FILOMÚSICA

Revista musical de publicación en Internet
(crítica publicada el día 19-3-2013)

> TEMPORADA MUSICAL MADRILEÑA <

 

Disfraces y alcoholismo

Por Víctor Pliego de Andrés

Così fan tutte dramma giocoso de Wolfgang Amadeus Mozart con libreto de Lorenzo da Ponte. Reparto: Anett Fritsch, Paola Gardina, Andreas Wolf, Juan Francisco Gatell, Kerstin Avemo, William Shimell. Orquesta y Coros titulares del Teatro Real. Dirección musical: Sylvain Cambreling. Dirección de escena: Michael Haneke. Escenógrafo: Christoph Kanter. Figurinista: Moidele Bickel. Iluminador: Urs Schönebaum. Director del coro: Andrés Máspero. Coproducción del Teatro Real, De Munt / La Monnaie de Bruselas. Teatro Real de Madrid, del 23 de febrero al 17 de marzo de 2013.

 

La casualidad ha favorecido al Teatro Real y el mismo día que se estrenaba la producción de Così fan tutte dirigida por Michael Hanecke, este recibía en Los Ángeles el Óscar a la mejor película extranjera con su aburrida y triste cinta Amour. La ópera es mucho más divertida que la película gracias, especialmente, al magnífico libreto de Lorenzo da Ponte. Sin embargo, la comedia no es precisamente el género que mejor concuerda con los gustos del cineasta austriaco convertido en eventual regista y eso se nota mucho, especialmente en el ritmo que imprime a la ópera. El director de escena opta por marcar su estilo personal añadiendo pesadas pausas entre los números,  pausas que fueron intensamente tosidas por el respetable madrileño, que desconectan la dramaturgia y restan nervio. La función dura media hora más de lo que es habitual. El humor de los personajes queda justificado por los licores que beben constantemente, hasta ponerse medio pedos, especialmente Guglielmo, llevando la comedia hacia el drama. El abuso del alcohol raya el mal gusto y pone un contrapunto, claramente intencionado, a la exquisitez del ambiente creado. Los personajes más locos salen perjudicados en un planteamiento tan serio y desnudo: don Alfonso y, especialmente, la pizpireta Despina, convertida en un extraño y hierático pierrot de Watteau. Cuando no queda más remedio que dar rienda suelta a la locura, el director recurre a una inesperada charlotada.

 

Ante la alternativa de mantener una ambientación de época o modernizarla, se opta por una solución inteligente, proponiendo una fiesta de disfraces en la que se mezclan trajes modernos y de época.
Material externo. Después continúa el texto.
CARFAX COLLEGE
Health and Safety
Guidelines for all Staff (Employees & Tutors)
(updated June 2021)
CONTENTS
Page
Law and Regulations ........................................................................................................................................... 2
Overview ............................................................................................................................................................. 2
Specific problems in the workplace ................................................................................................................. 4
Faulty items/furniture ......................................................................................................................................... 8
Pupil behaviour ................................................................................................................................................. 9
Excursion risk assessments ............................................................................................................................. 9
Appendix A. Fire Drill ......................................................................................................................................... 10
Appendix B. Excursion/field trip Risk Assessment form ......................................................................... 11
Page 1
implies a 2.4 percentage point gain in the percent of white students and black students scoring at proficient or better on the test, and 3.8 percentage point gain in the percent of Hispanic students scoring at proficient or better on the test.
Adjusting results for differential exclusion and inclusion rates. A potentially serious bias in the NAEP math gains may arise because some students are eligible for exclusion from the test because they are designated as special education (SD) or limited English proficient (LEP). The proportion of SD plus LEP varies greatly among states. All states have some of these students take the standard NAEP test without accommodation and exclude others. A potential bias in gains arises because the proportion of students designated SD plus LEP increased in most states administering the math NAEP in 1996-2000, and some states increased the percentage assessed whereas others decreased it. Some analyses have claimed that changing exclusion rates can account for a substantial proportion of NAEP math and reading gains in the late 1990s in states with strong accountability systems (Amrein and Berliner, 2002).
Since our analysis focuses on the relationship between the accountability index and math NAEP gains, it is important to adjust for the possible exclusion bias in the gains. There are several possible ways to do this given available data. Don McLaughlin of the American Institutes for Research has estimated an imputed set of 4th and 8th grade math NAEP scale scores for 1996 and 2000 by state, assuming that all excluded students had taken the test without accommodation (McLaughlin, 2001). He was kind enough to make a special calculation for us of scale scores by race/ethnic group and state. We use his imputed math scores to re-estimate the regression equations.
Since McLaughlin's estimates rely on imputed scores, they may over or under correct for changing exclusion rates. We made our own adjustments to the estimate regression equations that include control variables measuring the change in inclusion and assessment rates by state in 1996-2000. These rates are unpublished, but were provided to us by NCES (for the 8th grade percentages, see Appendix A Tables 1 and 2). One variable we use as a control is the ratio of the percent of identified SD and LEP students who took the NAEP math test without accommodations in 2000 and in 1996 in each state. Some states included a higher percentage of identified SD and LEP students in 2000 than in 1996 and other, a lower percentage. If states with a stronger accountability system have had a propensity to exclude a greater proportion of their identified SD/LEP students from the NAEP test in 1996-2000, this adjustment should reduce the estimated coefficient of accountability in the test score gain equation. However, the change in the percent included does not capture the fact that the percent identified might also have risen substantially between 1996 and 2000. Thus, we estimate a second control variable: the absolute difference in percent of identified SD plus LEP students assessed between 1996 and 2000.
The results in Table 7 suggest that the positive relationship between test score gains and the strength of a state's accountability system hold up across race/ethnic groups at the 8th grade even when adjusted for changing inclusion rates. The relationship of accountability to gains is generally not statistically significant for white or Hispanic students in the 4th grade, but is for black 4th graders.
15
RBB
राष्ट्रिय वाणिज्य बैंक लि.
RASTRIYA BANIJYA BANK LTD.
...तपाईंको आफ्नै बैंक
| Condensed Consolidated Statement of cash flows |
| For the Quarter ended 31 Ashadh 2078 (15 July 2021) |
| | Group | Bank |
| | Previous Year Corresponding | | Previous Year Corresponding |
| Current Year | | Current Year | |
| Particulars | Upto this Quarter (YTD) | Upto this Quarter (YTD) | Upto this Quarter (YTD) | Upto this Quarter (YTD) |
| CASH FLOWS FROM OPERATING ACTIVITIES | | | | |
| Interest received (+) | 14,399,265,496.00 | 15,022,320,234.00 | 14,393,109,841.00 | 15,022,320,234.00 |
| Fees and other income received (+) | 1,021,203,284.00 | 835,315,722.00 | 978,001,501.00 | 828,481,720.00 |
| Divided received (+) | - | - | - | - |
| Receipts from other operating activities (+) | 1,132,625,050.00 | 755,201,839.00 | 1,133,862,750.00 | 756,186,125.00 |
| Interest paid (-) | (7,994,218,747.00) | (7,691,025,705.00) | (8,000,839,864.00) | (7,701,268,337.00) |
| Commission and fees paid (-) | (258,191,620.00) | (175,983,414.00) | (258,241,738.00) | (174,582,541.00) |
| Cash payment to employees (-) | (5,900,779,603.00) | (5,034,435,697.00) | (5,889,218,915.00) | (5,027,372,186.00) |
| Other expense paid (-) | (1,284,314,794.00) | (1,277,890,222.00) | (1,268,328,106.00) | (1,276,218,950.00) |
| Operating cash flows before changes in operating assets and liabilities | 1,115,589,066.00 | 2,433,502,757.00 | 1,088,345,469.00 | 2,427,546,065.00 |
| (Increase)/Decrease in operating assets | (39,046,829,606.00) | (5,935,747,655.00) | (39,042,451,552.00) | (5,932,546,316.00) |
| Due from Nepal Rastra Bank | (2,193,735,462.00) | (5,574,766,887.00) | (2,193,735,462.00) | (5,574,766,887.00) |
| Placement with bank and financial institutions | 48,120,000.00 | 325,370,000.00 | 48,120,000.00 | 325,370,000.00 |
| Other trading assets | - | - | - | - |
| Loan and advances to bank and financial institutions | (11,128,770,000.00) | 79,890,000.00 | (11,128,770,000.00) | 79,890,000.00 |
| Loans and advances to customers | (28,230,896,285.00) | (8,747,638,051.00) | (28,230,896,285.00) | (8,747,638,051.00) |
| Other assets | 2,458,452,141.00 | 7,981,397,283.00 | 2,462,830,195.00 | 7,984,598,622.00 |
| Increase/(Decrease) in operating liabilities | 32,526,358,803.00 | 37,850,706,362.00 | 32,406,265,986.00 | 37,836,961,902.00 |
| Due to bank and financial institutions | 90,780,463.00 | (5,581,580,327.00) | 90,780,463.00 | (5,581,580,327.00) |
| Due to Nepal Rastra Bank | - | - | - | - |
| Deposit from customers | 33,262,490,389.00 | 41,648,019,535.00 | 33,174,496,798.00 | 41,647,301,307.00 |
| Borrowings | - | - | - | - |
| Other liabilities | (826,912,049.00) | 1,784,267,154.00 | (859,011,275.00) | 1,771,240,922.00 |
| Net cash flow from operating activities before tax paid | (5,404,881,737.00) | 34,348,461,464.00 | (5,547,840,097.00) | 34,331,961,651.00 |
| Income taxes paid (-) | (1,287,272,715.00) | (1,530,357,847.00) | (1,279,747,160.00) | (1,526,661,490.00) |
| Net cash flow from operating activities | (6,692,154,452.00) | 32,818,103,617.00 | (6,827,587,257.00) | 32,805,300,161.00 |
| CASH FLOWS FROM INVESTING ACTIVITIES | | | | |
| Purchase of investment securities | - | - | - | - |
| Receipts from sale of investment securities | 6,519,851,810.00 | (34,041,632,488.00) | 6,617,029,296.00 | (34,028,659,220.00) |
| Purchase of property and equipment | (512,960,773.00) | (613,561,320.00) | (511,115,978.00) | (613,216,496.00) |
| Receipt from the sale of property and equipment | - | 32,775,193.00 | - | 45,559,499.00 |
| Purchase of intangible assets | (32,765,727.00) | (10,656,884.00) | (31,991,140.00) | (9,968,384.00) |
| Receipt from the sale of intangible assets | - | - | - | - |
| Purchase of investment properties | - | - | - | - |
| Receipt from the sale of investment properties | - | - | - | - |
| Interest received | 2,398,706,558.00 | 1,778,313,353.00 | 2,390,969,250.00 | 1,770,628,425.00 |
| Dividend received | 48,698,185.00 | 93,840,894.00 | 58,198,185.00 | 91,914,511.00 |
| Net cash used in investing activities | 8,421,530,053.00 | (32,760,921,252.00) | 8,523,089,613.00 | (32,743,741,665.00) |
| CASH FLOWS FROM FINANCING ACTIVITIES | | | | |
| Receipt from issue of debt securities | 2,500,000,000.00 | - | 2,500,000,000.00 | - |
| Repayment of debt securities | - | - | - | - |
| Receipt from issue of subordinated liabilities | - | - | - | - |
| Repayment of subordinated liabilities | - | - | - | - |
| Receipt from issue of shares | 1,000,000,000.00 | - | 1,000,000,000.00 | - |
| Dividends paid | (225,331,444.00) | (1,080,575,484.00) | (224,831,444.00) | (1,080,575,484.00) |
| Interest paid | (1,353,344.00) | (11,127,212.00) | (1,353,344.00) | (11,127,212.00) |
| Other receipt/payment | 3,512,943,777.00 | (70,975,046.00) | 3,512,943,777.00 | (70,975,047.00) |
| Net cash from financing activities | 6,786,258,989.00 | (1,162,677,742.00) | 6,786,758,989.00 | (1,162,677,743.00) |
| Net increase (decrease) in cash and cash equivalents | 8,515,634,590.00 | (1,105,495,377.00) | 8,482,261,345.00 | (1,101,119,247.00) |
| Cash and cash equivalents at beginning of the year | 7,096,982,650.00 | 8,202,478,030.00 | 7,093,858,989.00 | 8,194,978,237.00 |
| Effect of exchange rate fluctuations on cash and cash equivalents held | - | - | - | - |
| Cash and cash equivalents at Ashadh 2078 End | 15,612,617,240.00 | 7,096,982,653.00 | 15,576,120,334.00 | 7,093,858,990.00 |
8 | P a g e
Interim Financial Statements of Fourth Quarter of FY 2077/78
El espacio también combina modernidad y clasicismo, situando la fiesta en una villa de Palladio con una galería abierta a la Toscana, cuyo interior ha sido lujosamente modernizado. Toda la realización técnica es absolutamente exquisita: el decorado, el atrezzo, las luces, el panorama, la chimenea, las sombras… El escenario es único, pero el cambio de horas y luces lo llena de vida. Los jóvenes cantantes escogidos para la ocasión se esfuerzan y ponen toda la chispa de que son capaces, a pesar de contar con una dirección muy pesada del maestro Cambreling al frente de la orquesta. Toda la producción parece sentirse incómoda con la excelsa partitura de Mozart, que parece quedar arrinconada. Las tensiones entre el material de partida y la lectura tratan, aparentemente, de estimular una reflexión, pero generan discordancias poco eficaces desde el punto de vista teatral. En todo caso, siempre es un placer escuchar esta maravillosa música imaginando el atardecer, la noche y los aromas de la Toscana.